Just over a decade ago, the Rann Labor Government ended the practice of appointing the state’s best-performing and highest-paid barristers to the post-nominal title of QC (Queen’s Counsel), instead allowing the Supreme Court to independently appoint SCs (Senior Counsel).
The SA Bar Association has been lobbying the Marshall Government since mid-last year for a return to the practice, arguing that the monarchical title has better recognition and that top barristers appointed SC are disadvantaged when seeking work overseas.
InDaily can reveal that Cabinet approved a plan to adopt the Bar Association’s proposal this morning.
The decision sets Attorney-General Vickie Chapman on a collision course with the state’s top judges.
Chief Justice of the Supreme Court Chris Kourakis savaged the proposal on behalf of his fellow judges in a letter to Chapman in 2018, arguing it would undermine the independence of the judiciary and was potentially unconstitutional.
“The Judges of the Supreme Court cannot be co-opted by others into a scheme of their own making,” Kourakis’ letter reads.
The approval means South Australian barristers already appointed SC by the Supreme Court will be able to apply to the government if they want to switch their ‘S’ to a ‘Q’.
Lawyers will even be able to apply if they believe they will be appointed SC by the court in the future.
Current SCs can choose to retain their title if they wish.
Chapman told InDaily this morning the decision would give the state’s best barristers the greatest opportunities – and meant her focus could now turn to more pressing issues.
“As I’ve said from the beginning of this process, this has not been a priority of Government,” said Chapman in a statement.
“I had an opportunity to deal with this matter in a timely manner once I received the Bar Association’s submission and I have done so.
“I now look forward to keeping focus on restoring South Australia confidence and trust in our justice system, domestic violence reform and keeping South Australians safe.”

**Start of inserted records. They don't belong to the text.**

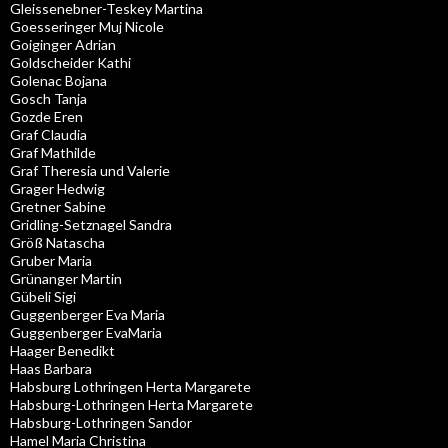
Gleissenebner-Teskey Martina
Goesseringer Muj Nicole
Goiginger Adrian
Goldscheider Kathi
Golenac Bojana
Gosch Tanja
Gozde Eren
Graf Claudia
Graf Mathilde
Graf Theresia und Valerie
Grager Hedwig
Gretner Sabine
Gridling-Setznagel Sandra
Größ Natascha
Gruber Maria
Grünanger Martin
Gübeli Sigi
Guggenberger Eva Maria
Guggenberger EvaMaria
Haager Benedikt
Haas Barbara
Habsburg Lothringen Herta Margarete
Habsburg-Lothringen Herta Margarete
Habsburg-Lothringen Sandor
Hamel Maria Christina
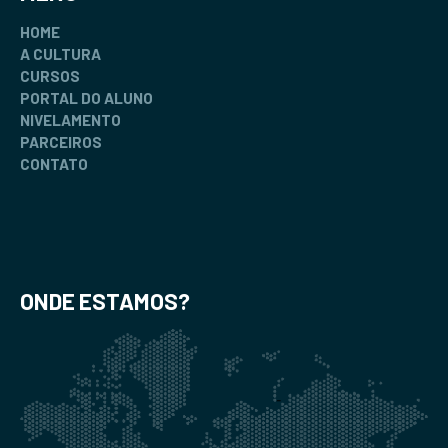
HOME
A CULTURA
CURSOS
PORTAL DO ALUNO
NIVELAMENTO
PARCEIROS
CONTATO
ONDE ESTAMOS?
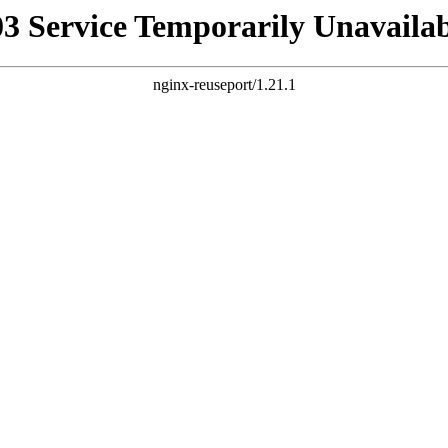
03 Service Temporarily Unavailab
nginx-reuseport/1.21.1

She said the change followed similar decisions in Victoria and Queensland and enjoyed the support of most of the legal profession in SA.

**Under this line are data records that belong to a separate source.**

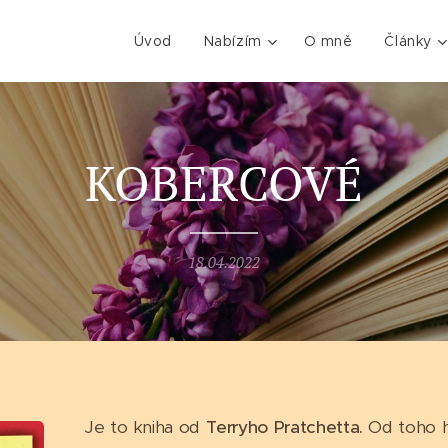
Úvod
Nabízím
O mně
Články
KOBERCOVÉ
18.04.2022
Je to kniha od
Terryho Pratchetta.
Od toho h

“(This) simply seeks to provide lawyers in SA with the option of adopting the title which they believe will provide them the greatest opportunities in the course of their practice,” said Chapman.

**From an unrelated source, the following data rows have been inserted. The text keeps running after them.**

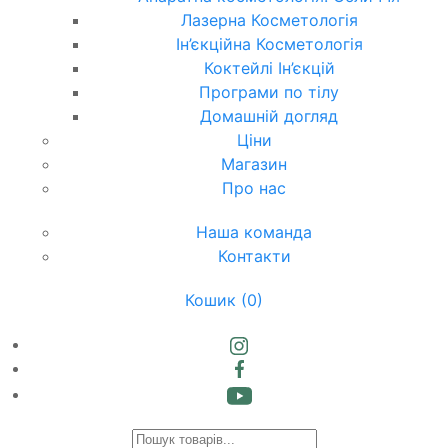
Лазерна Косметологія
Ін’єкційна Косметологія
Коктейлі Ін’єкцій
Програми по тілу
Домашній догляд
Ціни
Магазин
Про нас
Наша команда
Контакти
Кошик
(0)
Products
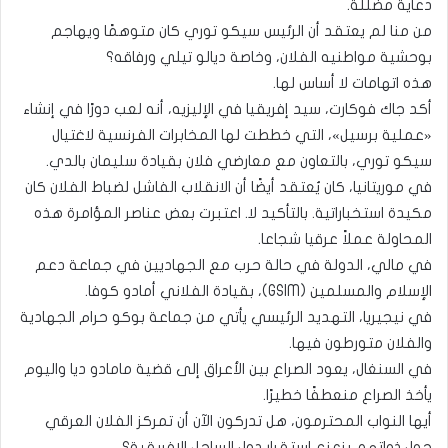
دعاية مضللة.
من منا لم يعتقد أن الرئيس سيكو توري كان متوهمًا ويهاجم
بوحشية مواطنيه الفلان، وخاصة ديالو تيلي ورفاقه؟
هذه اتهامات لا أساس لها.
أكد جاك فوكارت، سيد إفريقيا في الإليزيه، أنه لعب دورًا في إنشاء
«عملية برسيل»، التي خططت لها المخابرات الفرنسية لاغتيال
سيكو توري، بالتعاون مع معارضي فلان بقيادة سليمان بالدي.
في موريتانيا، كان يُعتقد أيضًا أن الانقلاب الفاشل لضباط الفلان كان
مكيدة استخباراتية. بالتأكيد لا. اعتبرت بعض عناصر المؤامرة هذه
المحاولة عملاً عرقيا شجاعا.
في مالي، الدولة في حالة حرب مع الجهاديين في جماعة دعم
الإسلام والمسلمين (GSIM)، بقيادة الفلاني أمادو كوفا.
في نيجيريا، التهديد الرئيسي يأتي من جماعة بوكو حرام الجهادية
والفلان متورطون فيها.
في السنغال، يعود الصراع بين الأعراق إلى قضية مامادو ديا واليوم
يأخذ الصراع منعطفًا خطيرًا.
أيها النواب المحترمون، هل تدركون الآن أن تمركز الفلان العرقي
حول ذواتهم يزعزع استقرار دول الساحل الافريقية؟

“The Government has made the decision to reinstate the option of having the title of QC in South Australia, following what Victoria and Queensland have done in this space and the overwhelming support for it in the South Australian legal community.”
In his letter, dated October 2, 2018, Kourakis warned Chapman she should not assume that judges will not actively obstruct the appointment of QCs because conferral of such a “favour” by the Government on particular lawyers undermined the Supreme Court’s independence, as well as the credibility of appointment.
“It should not be assumed that if the SA Bar’s proposal were adopted that the Judges would facilitate it,” the letter reads.
“The SA Bar’s proposal assumes that if the Executive (the Government) were to adopt the proposal, the Judges of the Court would continue to make appointments of Senior Counsel and not require an undertaking from Senior Counsel not to seek an appointment as Queen’s Counsel.
“The Judges of the Supreme Court cannot be co-opted by others into a scheme of their own making.”
The Government insists that the Supreme Court will continue to appoint eligible counsel to the title of SC.
Kourakis’ letter argues that “the contemporary constitutional independence of the Courts from the Executive raise the question of whether the Crown prerogative to appoint Queen’s Counsel has been abrogated.”
“The independence of the judiciary is a cornerstone of liberal democratic government.
“(The) conferral of a prerogative title on persons already appointed as Senior Counsel by this Court … signifies nothing but the conferral of Executive favour.
“… from a 21st-century perspective, the office of Queen’s of King’s Counsel is an anachronism.”
Kourakis was the only QC to voluntarily change his title to SC when the Rann Government changed the rules.
The text of the motion passed by the Bar Association endorsing the reestablishment of QCs says that there will be “no downside to the change, in that those wanting to remain as SCs can do so” and “the keeping of the current appointment system (for SCs) means that the independence and apolitical nature of that system will not be displaced”.
However, the motion explicitly proposes that SCs would to apply to the Attorney-General in order to become QCs.
Hoffmann told InDaily last month that: “Executive Government will have no role in the decision to appoint – contrary to what is asserted.”
“There will be no change to the process for appointment of Senior Counsel – that will be dealt with by the Supreme Court.
“The model proposed by the SA bar that is before the Government for consideration mirrors and adopts that in place in Victoria.
“It has operated in Victoria with a Labor Government in place without any difficulty.”